## Source passage
------------------------

Welsbach Technology Metals Acquisition Corp. (“WTMA”) Announces Successful Approval for its Business Combination with Evolution Metals LLC (“EM”) from the Extraordinary General Meeting of Stockholders on June 26, 2025

 

Important milestone to bring to the US capital markets a fully integrated, fully operational critical minerals and materials (CMM) supply chain that is independent of China

 

Chicago, IL and St. Louis, MO, June 26, 2025 (GLOBE NEWSWIRE) -- Welsbach Technology Metals Acquisition Corp. (OTC: WTMA), a publicly traded special purpose acquisition company, today announced the successful approval from its extraordinary general meeting (“ Business Combination EGM”) of stockholders for its Business Combination with Evolution Metals LLC (“EM”), dedicated to bringing to the US capital markets a secure, reliable global supply chain for critical minerals and materials (“CMM”) that is independent of China.

------------------------

## Listed entries
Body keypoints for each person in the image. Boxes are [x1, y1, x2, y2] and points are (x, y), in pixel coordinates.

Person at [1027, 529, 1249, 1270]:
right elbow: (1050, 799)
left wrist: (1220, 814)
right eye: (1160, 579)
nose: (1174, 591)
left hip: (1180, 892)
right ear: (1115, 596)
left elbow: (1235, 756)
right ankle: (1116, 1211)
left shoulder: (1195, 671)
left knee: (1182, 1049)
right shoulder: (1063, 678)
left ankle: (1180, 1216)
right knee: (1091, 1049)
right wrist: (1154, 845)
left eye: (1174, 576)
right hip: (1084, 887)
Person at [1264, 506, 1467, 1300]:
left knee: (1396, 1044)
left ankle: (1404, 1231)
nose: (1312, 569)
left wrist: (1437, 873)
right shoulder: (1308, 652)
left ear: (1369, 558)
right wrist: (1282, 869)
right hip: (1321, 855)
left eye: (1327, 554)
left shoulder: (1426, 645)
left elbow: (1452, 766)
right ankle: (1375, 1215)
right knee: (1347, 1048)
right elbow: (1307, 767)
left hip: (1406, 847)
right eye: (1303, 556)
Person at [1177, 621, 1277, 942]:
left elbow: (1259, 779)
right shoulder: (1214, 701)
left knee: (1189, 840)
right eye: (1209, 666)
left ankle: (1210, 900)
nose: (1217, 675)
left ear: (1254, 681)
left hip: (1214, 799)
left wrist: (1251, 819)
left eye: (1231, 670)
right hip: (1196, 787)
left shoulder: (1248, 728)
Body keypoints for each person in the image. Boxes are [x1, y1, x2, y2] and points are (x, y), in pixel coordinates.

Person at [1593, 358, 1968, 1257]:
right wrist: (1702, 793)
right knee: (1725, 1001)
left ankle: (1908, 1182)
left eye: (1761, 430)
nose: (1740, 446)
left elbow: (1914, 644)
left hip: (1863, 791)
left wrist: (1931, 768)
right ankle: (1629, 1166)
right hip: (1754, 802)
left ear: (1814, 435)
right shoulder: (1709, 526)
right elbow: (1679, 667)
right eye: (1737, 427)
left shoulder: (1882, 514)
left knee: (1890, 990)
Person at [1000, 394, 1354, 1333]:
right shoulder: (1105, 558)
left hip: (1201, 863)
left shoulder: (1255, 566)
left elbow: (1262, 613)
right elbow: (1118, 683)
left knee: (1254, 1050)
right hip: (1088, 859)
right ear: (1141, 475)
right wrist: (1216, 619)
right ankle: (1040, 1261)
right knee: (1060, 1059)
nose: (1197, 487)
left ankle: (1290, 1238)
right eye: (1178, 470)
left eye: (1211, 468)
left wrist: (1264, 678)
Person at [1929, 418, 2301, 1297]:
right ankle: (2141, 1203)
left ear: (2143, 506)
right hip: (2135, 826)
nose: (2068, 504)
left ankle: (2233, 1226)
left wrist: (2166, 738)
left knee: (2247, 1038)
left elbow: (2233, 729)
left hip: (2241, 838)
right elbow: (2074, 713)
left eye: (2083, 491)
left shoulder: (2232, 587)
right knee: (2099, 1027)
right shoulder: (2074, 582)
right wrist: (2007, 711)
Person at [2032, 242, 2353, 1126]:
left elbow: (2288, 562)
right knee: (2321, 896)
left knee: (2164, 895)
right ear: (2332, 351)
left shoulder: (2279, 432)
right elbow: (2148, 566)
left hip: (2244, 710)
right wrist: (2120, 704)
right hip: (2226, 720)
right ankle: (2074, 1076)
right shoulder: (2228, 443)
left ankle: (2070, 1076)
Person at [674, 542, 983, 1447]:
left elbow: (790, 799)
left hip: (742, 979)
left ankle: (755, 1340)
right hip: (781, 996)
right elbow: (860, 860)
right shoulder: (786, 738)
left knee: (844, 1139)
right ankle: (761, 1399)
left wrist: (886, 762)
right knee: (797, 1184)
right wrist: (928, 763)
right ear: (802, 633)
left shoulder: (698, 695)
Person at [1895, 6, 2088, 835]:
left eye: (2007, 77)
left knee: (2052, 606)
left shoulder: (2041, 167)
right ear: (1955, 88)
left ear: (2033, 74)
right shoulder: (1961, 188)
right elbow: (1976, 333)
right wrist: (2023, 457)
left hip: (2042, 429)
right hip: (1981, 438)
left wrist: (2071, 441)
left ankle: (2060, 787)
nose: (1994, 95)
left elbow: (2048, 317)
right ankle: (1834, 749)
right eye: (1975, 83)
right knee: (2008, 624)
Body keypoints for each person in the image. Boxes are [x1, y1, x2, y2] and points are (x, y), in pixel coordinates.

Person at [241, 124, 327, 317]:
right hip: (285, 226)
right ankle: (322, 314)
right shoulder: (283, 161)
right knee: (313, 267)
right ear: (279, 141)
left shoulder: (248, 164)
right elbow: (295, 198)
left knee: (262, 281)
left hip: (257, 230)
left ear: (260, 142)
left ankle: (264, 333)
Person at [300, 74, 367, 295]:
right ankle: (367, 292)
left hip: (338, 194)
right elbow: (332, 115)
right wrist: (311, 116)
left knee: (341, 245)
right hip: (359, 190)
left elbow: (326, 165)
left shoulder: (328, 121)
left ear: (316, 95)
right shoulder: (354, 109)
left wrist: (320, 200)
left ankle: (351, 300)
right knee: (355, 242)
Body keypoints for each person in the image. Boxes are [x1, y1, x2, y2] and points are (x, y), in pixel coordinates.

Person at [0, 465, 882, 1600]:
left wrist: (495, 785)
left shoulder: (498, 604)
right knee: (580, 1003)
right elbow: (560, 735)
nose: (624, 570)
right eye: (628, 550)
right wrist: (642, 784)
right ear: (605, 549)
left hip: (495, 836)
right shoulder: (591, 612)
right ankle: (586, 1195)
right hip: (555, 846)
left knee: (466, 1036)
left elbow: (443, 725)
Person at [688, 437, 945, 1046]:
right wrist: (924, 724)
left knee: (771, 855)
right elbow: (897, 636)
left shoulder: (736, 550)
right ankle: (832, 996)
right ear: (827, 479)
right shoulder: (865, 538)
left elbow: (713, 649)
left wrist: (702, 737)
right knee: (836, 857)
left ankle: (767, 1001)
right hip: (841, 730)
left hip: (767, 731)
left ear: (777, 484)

------------------------

## Aim of the task
In the press release about the Welsbach Technology Metals deal, what kind of company is Welsbach Technology Metals Acquisition Corp. described as?

## Reply to the exercise
A publicly traded special purpose acquisition company.